# Transcribed page contents

--- START ---

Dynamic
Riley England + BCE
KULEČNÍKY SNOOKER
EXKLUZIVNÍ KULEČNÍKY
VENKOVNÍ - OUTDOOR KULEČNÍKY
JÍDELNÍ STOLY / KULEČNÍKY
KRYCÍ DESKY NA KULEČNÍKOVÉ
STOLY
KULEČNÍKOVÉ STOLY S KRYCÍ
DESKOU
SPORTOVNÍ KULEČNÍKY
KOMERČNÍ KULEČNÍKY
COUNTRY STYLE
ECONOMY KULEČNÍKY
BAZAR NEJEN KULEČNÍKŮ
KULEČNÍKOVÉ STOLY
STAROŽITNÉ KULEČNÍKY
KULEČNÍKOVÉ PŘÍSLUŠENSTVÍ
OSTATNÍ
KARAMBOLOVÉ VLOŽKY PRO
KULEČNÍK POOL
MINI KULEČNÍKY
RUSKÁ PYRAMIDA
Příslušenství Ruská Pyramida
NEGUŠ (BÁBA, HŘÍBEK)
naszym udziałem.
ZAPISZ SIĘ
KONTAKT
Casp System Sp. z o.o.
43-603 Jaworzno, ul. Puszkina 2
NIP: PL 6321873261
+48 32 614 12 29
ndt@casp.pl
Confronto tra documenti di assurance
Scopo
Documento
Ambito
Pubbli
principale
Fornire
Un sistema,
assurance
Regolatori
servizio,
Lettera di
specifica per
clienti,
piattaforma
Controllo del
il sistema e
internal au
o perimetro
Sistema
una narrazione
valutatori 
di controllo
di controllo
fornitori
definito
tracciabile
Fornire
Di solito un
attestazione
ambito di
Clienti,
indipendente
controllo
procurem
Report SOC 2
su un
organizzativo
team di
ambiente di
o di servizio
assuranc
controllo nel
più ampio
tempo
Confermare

--- END ---
--- START ---

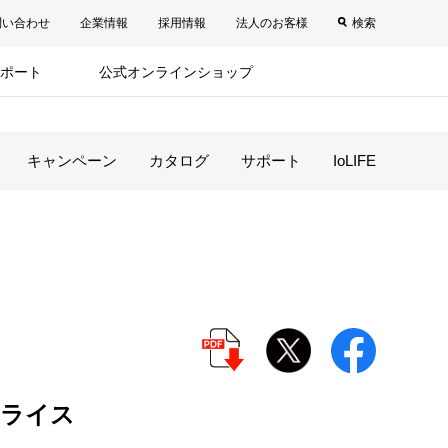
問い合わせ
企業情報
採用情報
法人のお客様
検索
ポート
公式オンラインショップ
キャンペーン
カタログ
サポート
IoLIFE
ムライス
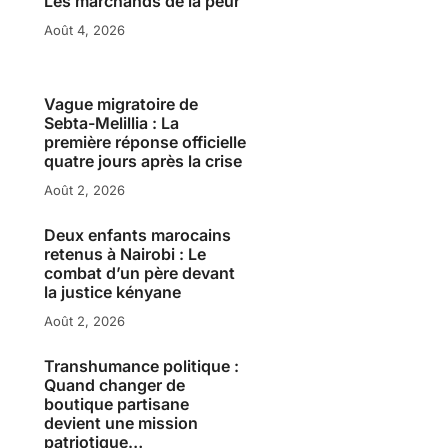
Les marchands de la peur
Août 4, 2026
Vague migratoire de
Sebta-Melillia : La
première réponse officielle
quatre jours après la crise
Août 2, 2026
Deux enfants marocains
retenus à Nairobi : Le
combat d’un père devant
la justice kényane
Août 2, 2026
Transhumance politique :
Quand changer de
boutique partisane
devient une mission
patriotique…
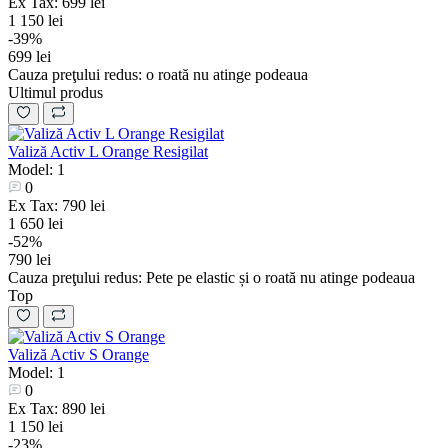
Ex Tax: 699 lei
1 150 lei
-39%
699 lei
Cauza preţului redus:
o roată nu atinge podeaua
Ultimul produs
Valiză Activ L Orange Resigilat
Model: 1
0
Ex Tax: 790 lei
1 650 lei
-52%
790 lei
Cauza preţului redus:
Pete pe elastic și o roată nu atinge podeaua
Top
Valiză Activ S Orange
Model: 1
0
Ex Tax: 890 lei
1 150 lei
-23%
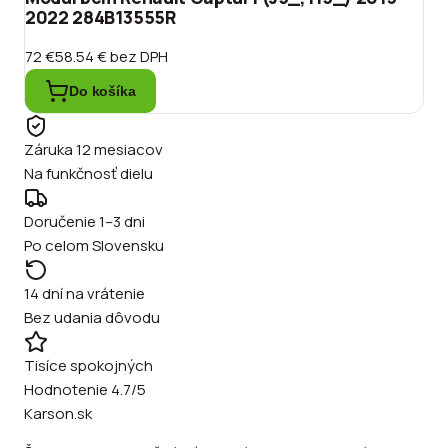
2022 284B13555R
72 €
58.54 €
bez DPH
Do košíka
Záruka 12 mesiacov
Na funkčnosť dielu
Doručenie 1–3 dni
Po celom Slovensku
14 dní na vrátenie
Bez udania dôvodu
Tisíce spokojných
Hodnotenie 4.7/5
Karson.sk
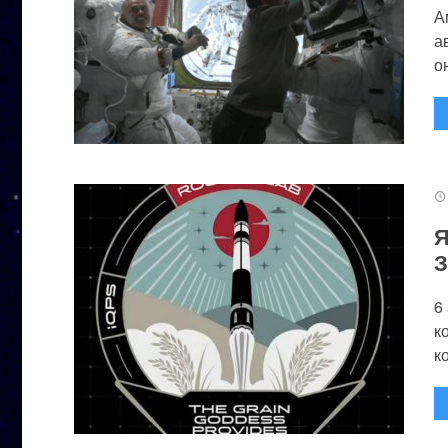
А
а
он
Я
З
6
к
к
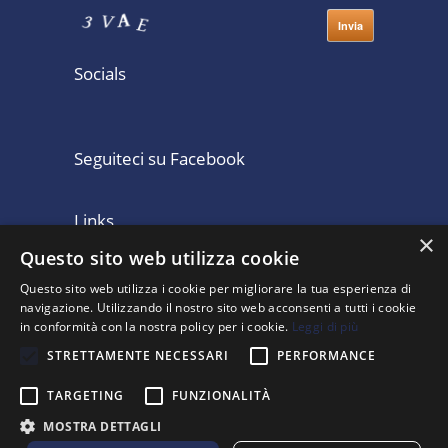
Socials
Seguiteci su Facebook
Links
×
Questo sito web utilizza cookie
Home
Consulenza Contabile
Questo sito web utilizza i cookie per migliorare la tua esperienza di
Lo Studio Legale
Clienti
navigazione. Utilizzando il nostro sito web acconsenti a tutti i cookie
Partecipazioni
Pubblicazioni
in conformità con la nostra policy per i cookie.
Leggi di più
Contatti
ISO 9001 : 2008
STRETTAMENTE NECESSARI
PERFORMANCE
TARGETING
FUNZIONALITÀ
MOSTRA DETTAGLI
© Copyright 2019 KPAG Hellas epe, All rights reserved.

--- END ---
--- START ---

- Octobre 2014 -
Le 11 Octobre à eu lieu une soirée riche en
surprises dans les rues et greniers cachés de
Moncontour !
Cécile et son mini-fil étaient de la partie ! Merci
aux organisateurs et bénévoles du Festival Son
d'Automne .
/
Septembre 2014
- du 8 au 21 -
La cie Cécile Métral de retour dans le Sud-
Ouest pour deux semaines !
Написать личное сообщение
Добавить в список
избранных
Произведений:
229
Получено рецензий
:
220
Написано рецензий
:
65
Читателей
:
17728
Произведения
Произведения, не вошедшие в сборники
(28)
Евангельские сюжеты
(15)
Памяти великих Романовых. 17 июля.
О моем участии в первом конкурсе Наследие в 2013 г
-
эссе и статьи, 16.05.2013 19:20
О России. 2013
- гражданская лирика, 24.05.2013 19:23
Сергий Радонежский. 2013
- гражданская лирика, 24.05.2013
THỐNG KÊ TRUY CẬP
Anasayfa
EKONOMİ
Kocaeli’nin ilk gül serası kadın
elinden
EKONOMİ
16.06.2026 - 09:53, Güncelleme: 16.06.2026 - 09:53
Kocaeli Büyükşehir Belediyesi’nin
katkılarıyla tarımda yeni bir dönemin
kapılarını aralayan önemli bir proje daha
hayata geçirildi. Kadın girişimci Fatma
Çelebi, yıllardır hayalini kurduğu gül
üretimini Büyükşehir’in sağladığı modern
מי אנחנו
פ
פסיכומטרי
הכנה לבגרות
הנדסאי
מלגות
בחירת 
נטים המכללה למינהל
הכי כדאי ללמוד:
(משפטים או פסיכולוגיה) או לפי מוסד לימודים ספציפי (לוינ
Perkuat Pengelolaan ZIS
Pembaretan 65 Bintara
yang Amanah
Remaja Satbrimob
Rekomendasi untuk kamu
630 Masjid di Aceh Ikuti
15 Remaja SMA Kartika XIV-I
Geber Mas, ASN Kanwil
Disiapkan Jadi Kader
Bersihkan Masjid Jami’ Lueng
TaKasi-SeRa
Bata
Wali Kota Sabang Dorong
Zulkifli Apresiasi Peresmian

--- END ---

# The task
Search the records for the string "podeaua" and, wherever a line contains it, please copy that line.

# Response area
o roată nu atinge podeaua
Pete pe elastic și o roată nu atinge podeaua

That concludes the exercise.